Jeff loved to tell people he broke his foot in three places. he felt so superior to people, even years later, who sprained their wrists, or broke their legs in one place. imagine.
it's like they weren't even trying.
"I was twelve, the next time. it was the first... proper self harm, I suppose. but it didn't feel real."
"what do you mean, not real?"
he didn't even think about it when he was rummaging for the blue-and-grey scissors in the kitchen drawer, twirling them between his fingers as he hopped up the stairs, two at a time. he had googled pictures of appendicitis scars, and drawn in marker where he was going to cut.
he was nervous. he'd never done this before. when he lied about having appendicitis, he truthfully hadn't thought anyone would care enough to follow up.
the scissors are too big, and left handed, and Jeff feels clumsy. does he just... cut? should he cry? change his mind? is this meant to be emotional? all he feels is scared of the pain.
Jeff squeezes his eyes shut, bracing himself for the pain, and quickly drags the knife deep through the flesh of his stomach.
holy crap.
his hand shakes, and he feels himself gripping tighter, the blade giving one last stab before it falls from his grasp. he grits his teeth from the pain, and the scissors clatter, open, onto the floor. he can't help doubling over, hitting his head on the desk in front of him. tears spill down his face, and this probably hurts more than an actual appendicitis does.
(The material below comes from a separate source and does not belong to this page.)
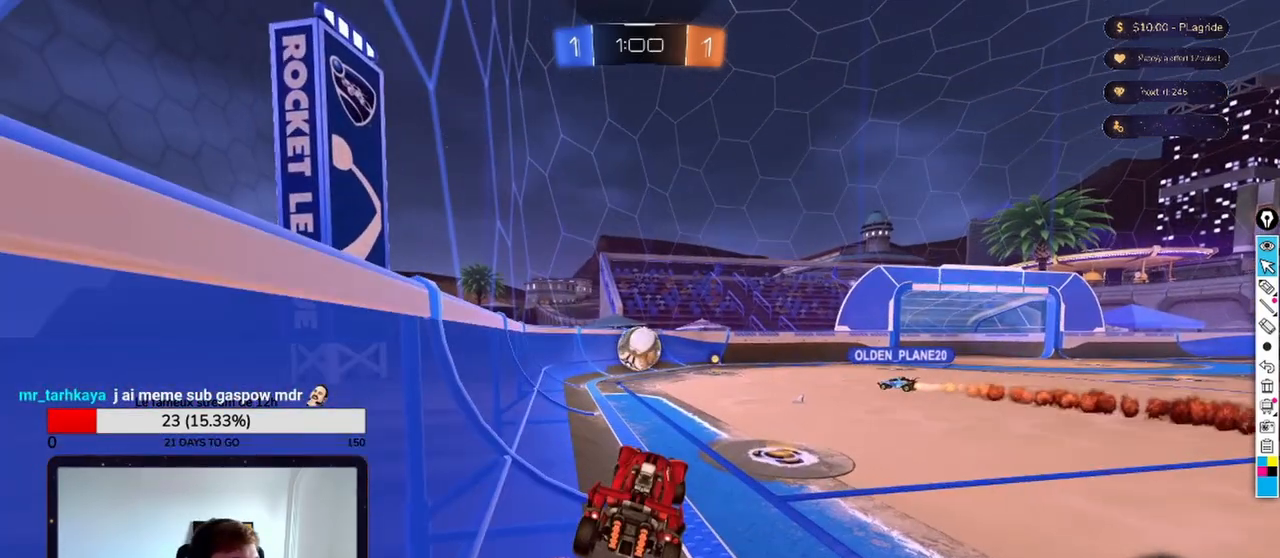
{"buttons": [], "left_stick": "center", "right_stick": "center", "events": []}
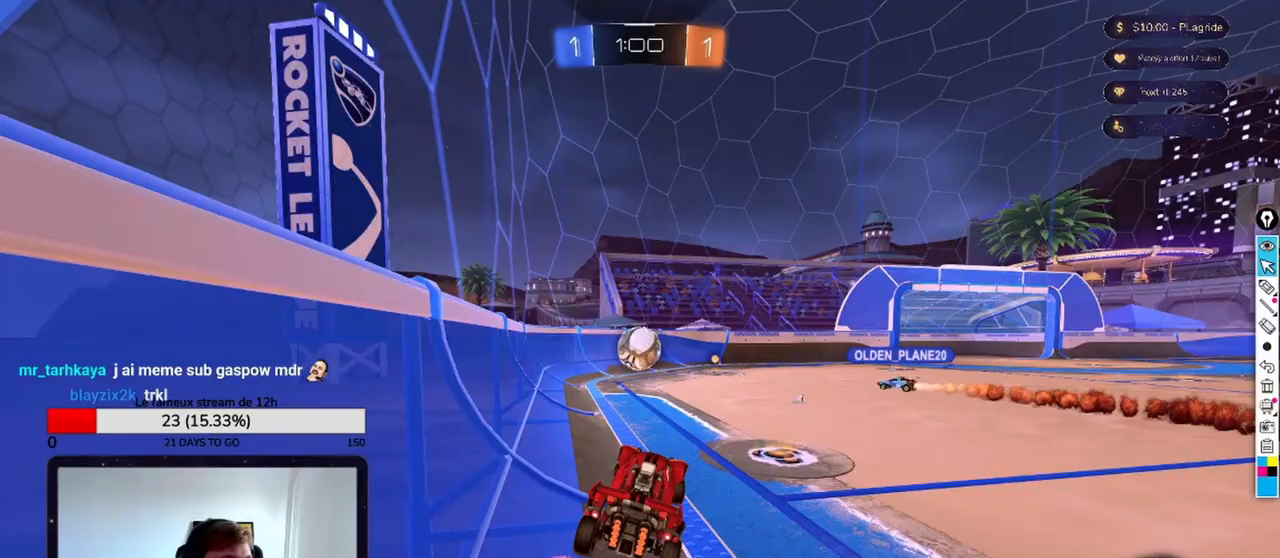
{"buttons": [], "left_stick": "center", "right_stick": "center", "events": []}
once he can straighten up, the pain of the open wound having dulled to that of a stinging punch in the stomach, he inspects it. red covers his hands, and Jeff thinks he can see something that looks like styrofoam deep in the gash, but he isn't sure. the cut stretches open as he sits up, gaping and red. it looks terrifying.
Jeff vaguely hears the door slam open, flinching at the sound. his mom is home, but he doesn't move from his place in his room. if today is anything like the first 12 years of his life, she's going to take a bottle of wine up to her room and sleep until morning.
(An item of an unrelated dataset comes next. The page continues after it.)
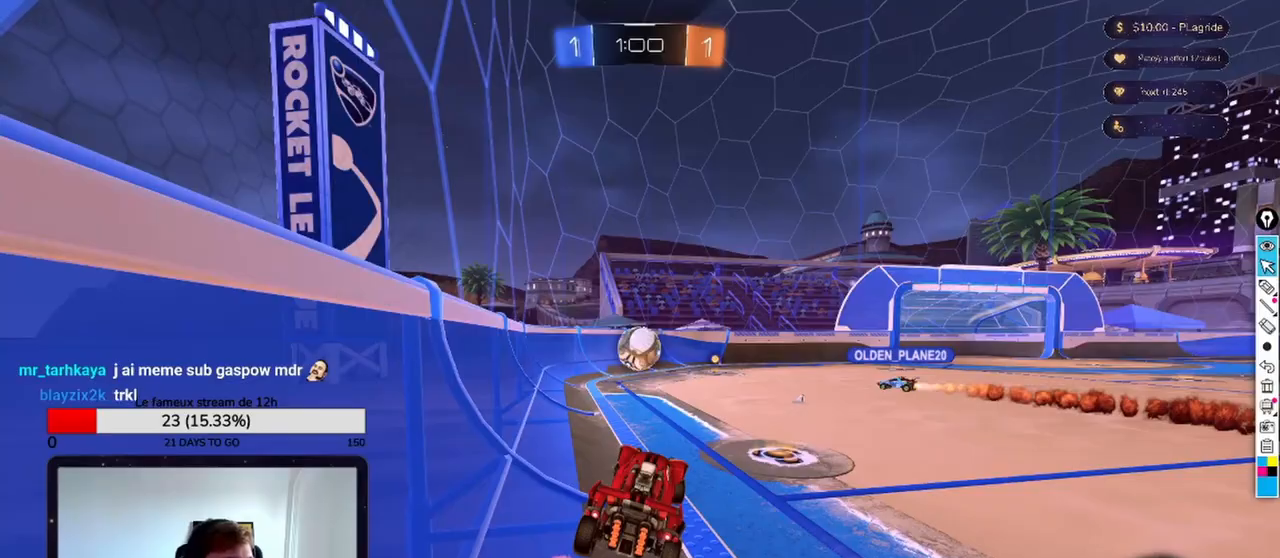
{"buttons": [], "left_stick": "center", "right_stick": "center", "events": []}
a voice in Jeff's head says quietly, imagine if she saw what you did. that'd show her. he smiles at the thought. she'd be so worried, if she cared. he imagined that she'd get up, she'd put down the bottle. clean his cut like in a movie, tuck him in on the couch and make him hot chocolate. she would look after him. be a mom.
Jeff shakes his head at himself. dumb fucking thought. he wipes the scissors on his sock, and puts them in his desk drawer. he takes one last glance at the gash across his stomach. he is going to get so many 'get well soon' cards.
"when I first started... properly self harming, I was sixteen."
his therapist frowns, putting her head to one side. "properly...?"
Jeff explains, "you know, three in the morning, listening to dumb angsty music, Xacto knife on your thigh and planning your suicide. proper self harm."
"there are lot of different ways to self harm, you know Jeff," she says it kindly, but Jeff frowns. he hadn't prepared to talk about hitting himself when he failed a test, or pulling his hair out when his dad called. he wanted to keep things simple. black and white.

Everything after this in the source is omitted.